Permettez-moi de vous dire qu’il est un peu anormal qu’aucun des agents de la DGFiP ne soit chef de ce service, qui est toujours commandé par un policier, bien que ces agents fassent une partie du travail. On pourrait considérer que, dans le cadre d’enquêtes fiscales – c’est ce que nous proposons avec la police fiscale et ce qui se passe d’ailleurs dans la « police douanière », si vous me passez cette expression un peu malheureuse –, les agents de la DGFiP, parce qu’ils connaissent les montages frauduleux, soient davantage capables de gérer les dossiers qui seraient typiquement des cas de fraude fiscale et rien d’autre.

Pour toutes ces raisons, je propose le rétablissement de l’article 1er.

Je voudrais vous donner quelques exemples de la procédure judiciaire d’enquête fiscale depuis la création en 2009 de la BNRDF. La DGFiP a déposé 500 dossiers, qui représentent environ 5 milliards d’euros d’avoirs. Les recouvrements de la BNRDF s’élèvent à 200 millions d’euros. Je constate avec vous qu’une cinquantaine de dossiers sont traités par an et qu’il y a six ans d’attente à peu près.

Nous avons un service d’enquêtes douanières qui, parce qu’il a l’habitude du fonctionnement de Bercy, pourrait utilement aider cette police fiscale : l’idée n’est pas de les confondre, mais de les mettre l’un à côté de l’autre, en lien. Ce travail montre son efficacité puisque, comme je l’ai évoqué, rien que l’année dernière, le service des enquêtes douanières a effectué à peu près 900 millions d’euros de saisies.

Il ne s’agit pas d’une guerre des polices ou de supprimer un service pour un autre, il s’agit de compléter l’arsenal que les magistrats auraient sous leur responsabilité, avec des enquêteurs qui pourraient faire un travail d’enquêtes approfondies : c’est déjà le cas avec les perquisitions, ce serait le cas avec les mises sur écoute, les gardes à vue, les filatures. Ce travail ne concernerait que la fraude fiscale.
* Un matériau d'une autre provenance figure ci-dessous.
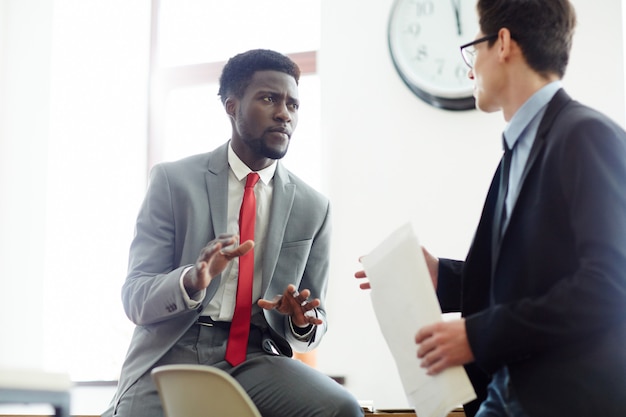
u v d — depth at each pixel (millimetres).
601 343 1569
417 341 1703
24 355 4363
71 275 4441
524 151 1813
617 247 1538
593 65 3658
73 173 4516
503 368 1703
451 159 3770
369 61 3955
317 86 4215
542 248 1655
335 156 3906
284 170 2619
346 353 3719
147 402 2256
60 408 1620
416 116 3844
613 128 1655
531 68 1836
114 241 4434
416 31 3889
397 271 1815
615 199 1571
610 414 1525
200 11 4520
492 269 1811
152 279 2326
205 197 2465
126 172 4465
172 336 2324
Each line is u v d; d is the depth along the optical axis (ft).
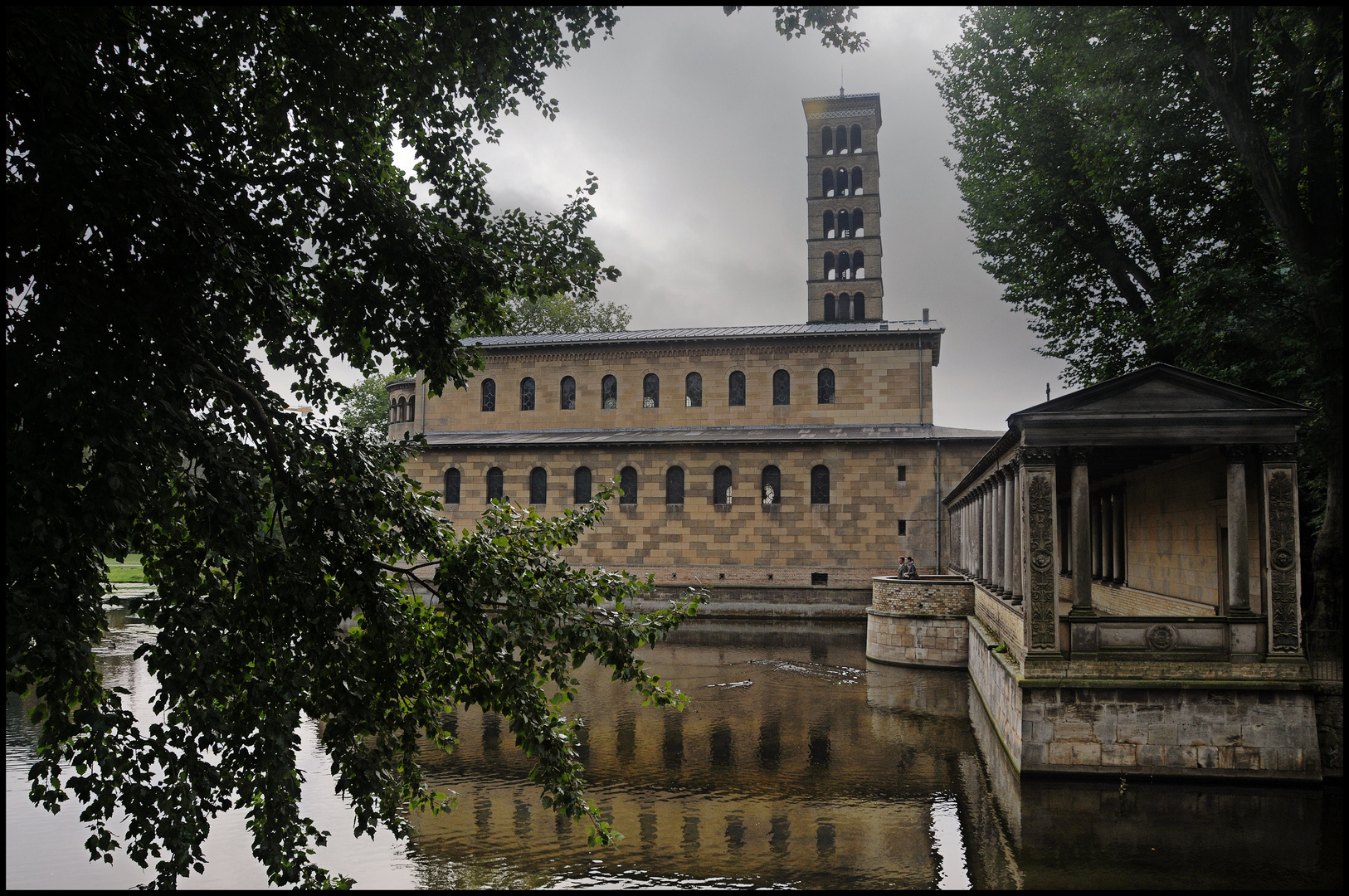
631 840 45.55
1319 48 50.88
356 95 31.48
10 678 21.66
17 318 21.65
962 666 102.27
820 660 109.50
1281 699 53.98
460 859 42.91
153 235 22.49
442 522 31.07
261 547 26.12
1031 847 44.04
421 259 29.68
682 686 91.20
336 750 27.63
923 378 169.78
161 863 25.29
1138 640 55.88
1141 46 60.95
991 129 88.12
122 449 21.52
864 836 45.93
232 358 27.20
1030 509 57.52
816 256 196.34
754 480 164.55
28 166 21.97
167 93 27.99
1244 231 73.41
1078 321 93.35
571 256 34.99
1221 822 47.29
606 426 182.19
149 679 90.68
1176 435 56.49
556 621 30.99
Les mêmes critiques ont été faites quand M. Perben était ministre : pourquoi créer un service d’enquêtes douanières ? On s’aperçoit aujourd’hui, et cela a d’ailleurs été souligné dans plusieurs rapports parlementaires, que ce service est extrêmement efficace, qu’il correspond à des demandes d’enquête proposées par les magistrats.

Aussi, c’est avec force que je milite pour le rétablissement de l’article 1er et la création de cette police fiscale.